Defect management is a good example of balancing the pillars. Growth introduces bugs, support identifies and works around the existence of them, and stability work removes them to reduce the burden on support and ensures that the problems don’t compound. Organizations that aim for long-term growth embrace bugs as a reality and define processes that incorporate bug fixes into their work cycles. They invest in reworking areas of the system that consistently introduce bugs. This is stability work that comes at the cost of short-term growth as a trade off for long-term success.

2. System Design
System design is another area of complexity management where the pillars need to be balanced. Most systems in fast-moving companies are designed to only solve today's problems. This is often intentional, and happens for two reasons: the more systems are built for eventualities, the more complex they are from day one; and the more a system is designed into the future, the more likely it is to be wrong. 

Companies and software can expect predictable and unpredictable change. An example of predictable change is expecting an increase of customers over time. Unpredictable change can be big, such as an organizational pivot, or small such as adding a new feature to respond to a competitor. Well-designed systems can handle change to a certain extent, but eventually the needs of the organization will surpass anything a system was ever designed to handle and the system begins to fail.  
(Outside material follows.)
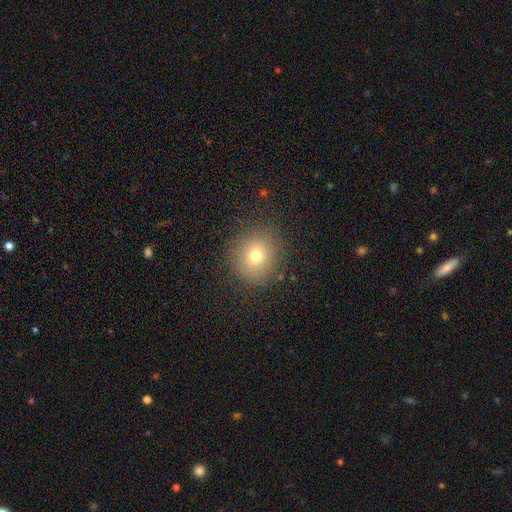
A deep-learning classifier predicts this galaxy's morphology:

Organizations do not succeed by designing the best system on day one. They do so by constantly reviewing and redesigning small pieces of their systems over time. Growth puts strain on how systems are designed, support increases in response to that strain. This can look like software outages and latency, manual operational processes that are quickly overwhelmed, or recurring problems that look like extremely tricky bugs but are actually the system failing in areas it was never designed to scale. Stability work of periodically investing in refactoring the design of your systems prevents catastrophic failures and complete rebuilds.
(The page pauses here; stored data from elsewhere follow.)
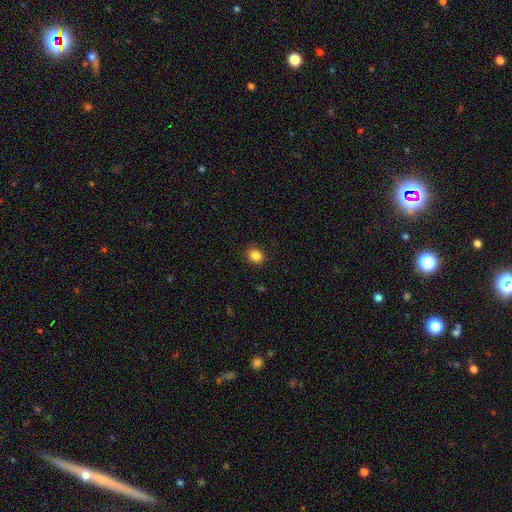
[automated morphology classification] Smooth or featured?
  - smooth: 85% *
  - star or artifact: 11%
  - featured or disk: 4%
How rounded?
  - round: 63% *
  - in between: 36%
  - cigar-shaped: 1%
Merging?
  - none: 89% *
  - minor disturbance: 8%
  - major disturbance: 2%
  - merger: 1%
Building For a Complex Future

Each pillar can be viewed from a lens of complexity management: growth work is the continuous addition of complexity, support work is a reaction to existing complexity, and stability at its core is the reduction of complexity. As complexity expands, support increases, often exponentially. The more complex a system is, the harder it is to change, so growth slows down. When this continues unmitigated companies hit a wall: support becomes overwhelmed, new initiatives grind to a halt, and the Andon Cord is pulled. 

In the end, companies that balance these pillars are the ones that last. The better a company is at stabilizing and reducing complexity, the greater its competitive advantage.